You do have to be a little careful on what you mean by "universal." The CCNOT (Toffoli) gate is universal in a stronger sense than the CSWAP (Fredkin) gate is, if only because CSWAP preserves Hamming weight.
If your gate set itself is limited to classically reversible gates (e.g., you exclude Hadamard or Square-Root-of-Not type gates or even Square-Root-of-SWAP type gates), I believe the most recent word on this is Aaronson, Grier, and Schaffer's massive tome "The Classification of Reversible Bit Operations" (arXiv link).

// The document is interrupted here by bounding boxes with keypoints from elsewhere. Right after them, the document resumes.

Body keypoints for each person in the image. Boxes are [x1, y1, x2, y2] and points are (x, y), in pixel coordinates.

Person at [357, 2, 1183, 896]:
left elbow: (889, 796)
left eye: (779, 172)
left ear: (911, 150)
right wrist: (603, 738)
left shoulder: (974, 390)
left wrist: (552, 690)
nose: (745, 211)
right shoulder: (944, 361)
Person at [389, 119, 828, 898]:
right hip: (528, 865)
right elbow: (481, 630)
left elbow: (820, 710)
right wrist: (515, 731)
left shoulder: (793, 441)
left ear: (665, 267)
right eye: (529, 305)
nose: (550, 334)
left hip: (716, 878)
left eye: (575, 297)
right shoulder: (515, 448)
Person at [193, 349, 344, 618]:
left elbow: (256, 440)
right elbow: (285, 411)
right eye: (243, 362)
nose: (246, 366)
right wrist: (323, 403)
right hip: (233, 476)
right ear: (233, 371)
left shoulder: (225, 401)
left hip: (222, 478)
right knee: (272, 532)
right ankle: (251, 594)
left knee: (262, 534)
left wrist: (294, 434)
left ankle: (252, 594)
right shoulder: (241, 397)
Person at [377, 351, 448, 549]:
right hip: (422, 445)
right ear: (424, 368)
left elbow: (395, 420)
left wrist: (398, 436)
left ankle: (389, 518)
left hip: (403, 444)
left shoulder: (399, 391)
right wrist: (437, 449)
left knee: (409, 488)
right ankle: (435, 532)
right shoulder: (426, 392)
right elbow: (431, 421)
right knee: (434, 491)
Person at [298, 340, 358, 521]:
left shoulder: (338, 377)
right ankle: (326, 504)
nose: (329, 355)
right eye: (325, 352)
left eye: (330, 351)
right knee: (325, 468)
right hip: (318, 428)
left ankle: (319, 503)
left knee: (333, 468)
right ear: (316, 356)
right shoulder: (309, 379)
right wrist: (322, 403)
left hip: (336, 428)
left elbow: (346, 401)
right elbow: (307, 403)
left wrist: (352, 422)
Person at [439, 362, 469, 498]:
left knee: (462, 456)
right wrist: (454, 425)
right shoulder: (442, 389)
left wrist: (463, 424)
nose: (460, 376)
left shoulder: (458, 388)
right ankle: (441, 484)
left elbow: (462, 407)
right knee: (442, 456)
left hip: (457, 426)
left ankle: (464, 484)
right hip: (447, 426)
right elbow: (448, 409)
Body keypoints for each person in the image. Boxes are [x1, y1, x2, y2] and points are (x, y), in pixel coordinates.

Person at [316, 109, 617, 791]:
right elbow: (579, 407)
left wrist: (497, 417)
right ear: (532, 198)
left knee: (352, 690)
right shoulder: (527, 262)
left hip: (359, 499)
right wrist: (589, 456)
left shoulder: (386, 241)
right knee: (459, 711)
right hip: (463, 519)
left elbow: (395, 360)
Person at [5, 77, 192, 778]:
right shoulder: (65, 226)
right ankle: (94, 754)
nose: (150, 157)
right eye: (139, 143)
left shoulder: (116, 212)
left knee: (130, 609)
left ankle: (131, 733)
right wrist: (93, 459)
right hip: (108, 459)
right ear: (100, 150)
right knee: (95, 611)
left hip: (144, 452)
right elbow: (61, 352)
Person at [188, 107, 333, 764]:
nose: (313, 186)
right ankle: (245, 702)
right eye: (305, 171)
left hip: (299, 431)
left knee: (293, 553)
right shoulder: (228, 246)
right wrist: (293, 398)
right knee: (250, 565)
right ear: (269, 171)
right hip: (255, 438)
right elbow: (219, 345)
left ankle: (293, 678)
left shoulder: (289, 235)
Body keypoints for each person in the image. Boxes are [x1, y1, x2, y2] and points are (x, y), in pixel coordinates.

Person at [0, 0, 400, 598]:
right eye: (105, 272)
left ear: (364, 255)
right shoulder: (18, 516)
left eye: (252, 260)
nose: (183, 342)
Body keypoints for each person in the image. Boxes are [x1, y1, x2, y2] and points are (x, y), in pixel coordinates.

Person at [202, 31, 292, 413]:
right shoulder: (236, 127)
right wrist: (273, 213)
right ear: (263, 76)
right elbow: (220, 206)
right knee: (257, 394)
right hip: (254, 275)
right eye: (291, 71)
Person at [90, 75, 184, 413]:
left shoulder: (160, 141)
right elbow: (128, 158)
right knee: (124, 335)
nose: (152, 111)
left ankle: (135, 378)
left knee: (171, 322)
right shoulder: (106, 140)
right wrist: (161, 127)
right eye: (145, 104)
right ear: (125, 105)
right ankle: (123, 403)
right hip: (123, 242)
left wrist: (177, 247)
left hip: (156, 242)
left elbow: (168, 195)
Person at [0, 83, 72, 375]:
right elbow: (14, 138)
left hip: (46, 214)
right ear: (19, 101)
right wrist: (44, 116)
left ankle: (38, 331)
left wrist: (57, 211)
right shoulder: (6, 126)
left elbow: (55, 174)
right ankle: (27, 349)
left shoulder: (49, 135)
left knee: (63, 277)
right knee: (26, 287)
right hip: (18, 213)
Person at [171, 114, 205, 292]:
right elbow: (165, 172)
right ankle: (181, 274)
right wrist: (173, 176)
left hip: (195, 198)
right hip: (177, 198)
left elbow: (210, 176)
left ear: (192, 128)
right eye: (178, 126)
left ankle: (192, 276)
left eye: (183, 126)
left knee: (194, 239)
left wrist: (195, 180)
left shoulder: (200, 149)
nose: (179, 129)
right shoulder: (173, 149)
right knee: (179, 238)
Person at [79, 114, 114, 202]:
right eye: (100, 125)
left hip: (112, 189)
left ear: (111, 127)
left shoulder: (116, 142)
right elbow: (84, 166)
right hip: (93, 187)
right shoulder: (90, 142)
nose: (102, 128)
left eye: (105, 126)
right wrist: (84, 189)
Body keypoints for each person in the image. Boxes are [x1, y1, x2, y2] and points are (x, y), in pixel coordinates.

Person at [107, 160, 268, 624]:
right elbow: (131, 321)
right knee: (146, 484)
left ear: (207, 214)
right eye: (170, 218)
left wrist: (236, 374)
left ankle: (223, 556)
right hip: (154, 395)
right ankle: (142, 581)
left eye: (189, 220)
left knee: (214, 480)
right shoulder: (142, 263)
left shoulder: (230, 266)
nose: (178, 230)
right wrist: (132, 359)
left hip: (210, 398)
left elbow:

Quoting from the abstract:
Our theorem implies a linear-time algorithm (which we have implemented), that takes as input the truth tables of reversible gates $G$ and $H$, and that decides whether $G$ generates $H$... The theorem says that every set of reversible gates generates either
- all reversible transformations on $n$-bit strings (as the Toffoli gate does);
- no transformations;
- all transformations that preserve Hamming weight (as the Fredkin gate does);
- all transformations that preserve Hamming weight mod $k$ for some $k$;
- all affine transformations (as the Controlled-NOT gate does);
- all affine transformations that preserve Hamming weight mod $2$ or mod $4$, inner products mod $2$, or a combination thereof; or
- a previous class augmented by a NOT or NOTNOT gate.
I can't speak to the algorithm that they mention in the paper but at least it indicates that there's a linear-time algorithm to check if the truth-table of a particular gate, say the BlackHat gate, and compare it to the truth-table of the CCNOT gate to see if BlackHat generates CCNOT.